Procurement leaders are increasingly asked to extract more value in light of unprecedented economic conditions. It is understood that pure sourcing alone does not optimise value and many organisations have pushed the boundaries of what is considered traditional purchasing.
So, how far do the boundaries extend? Organisations, even FTSE 100 and Fortune 500, have different procurement operating models. Many procurement functions are constrained by their remit and where organisational demarcation lines are drawn. In many instances procurement still stops when the contract is signed, missing the opportunity to drive additional value over the contract life and typically up to 50 per cent of the value can be lost.
Maturity levels can be summarised as:
1. Localised basic sourcing
2. Strategic sourcing and contract management (not necessarily in the same structure)

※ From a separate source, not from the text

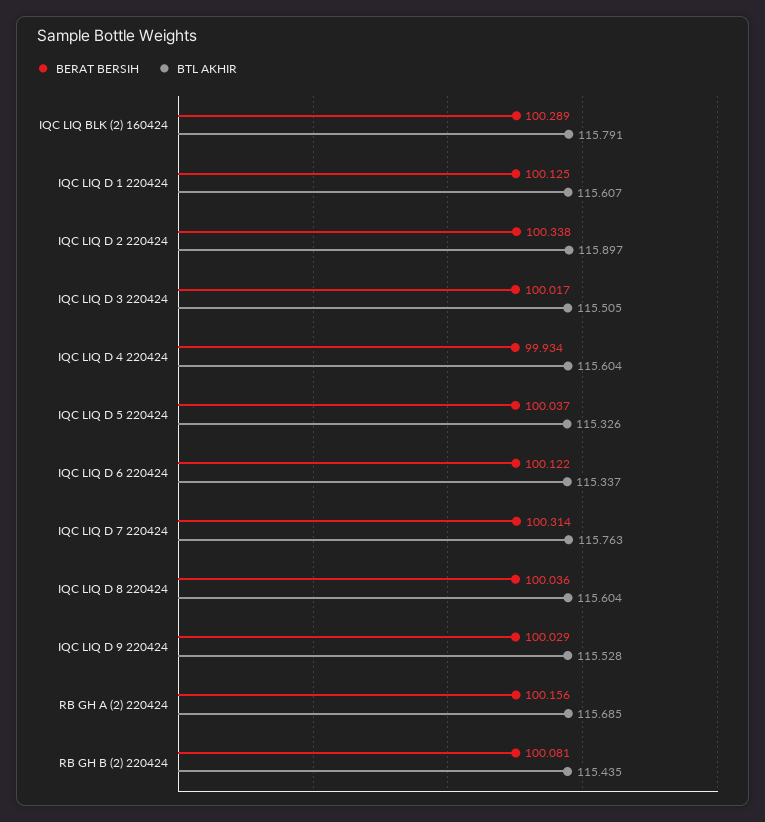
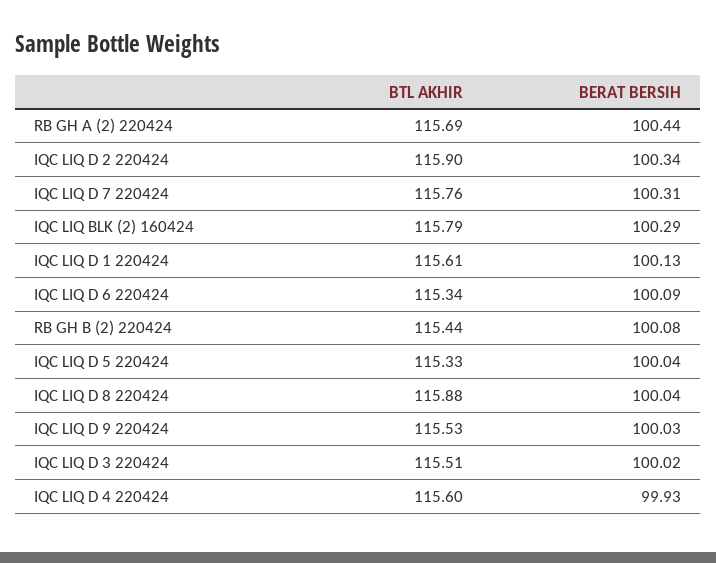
BERAT BERSIH, IQC LIQ D 6 220424: 100.122 -> 100.09
BTL AKHIR, IQC LIQ D 8 220424: 115.604 -> 115.88
BERAT BERSIH, RB GH A (2) 220424: 100.156 -> 100.44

3. End-to-end category management including category strategies and supplier relationship management
4. Full value procurement where the CPO sits on a level with the CFO and procurement are directly involved in business strategy and decisionmaking
A number of organisations are at or progressing to stage four, but remarkably few. This suggests that the majority of procurement functions have some way to go to deliver their full potential. There is a growing body of evidence that the higher the level of maturity, the greater the business benefit delivered.
In these times, how are procurement leaders going to answer the call of the CEO and CFO to increase benefit delivery? Is it to take the same approach as last time and squeeze out every last possible drop, or take the opportunity to push the boundaries into areas of untapped potential?
In 2012, how are you going to push the boundaries of procurement scope and increase value delivery?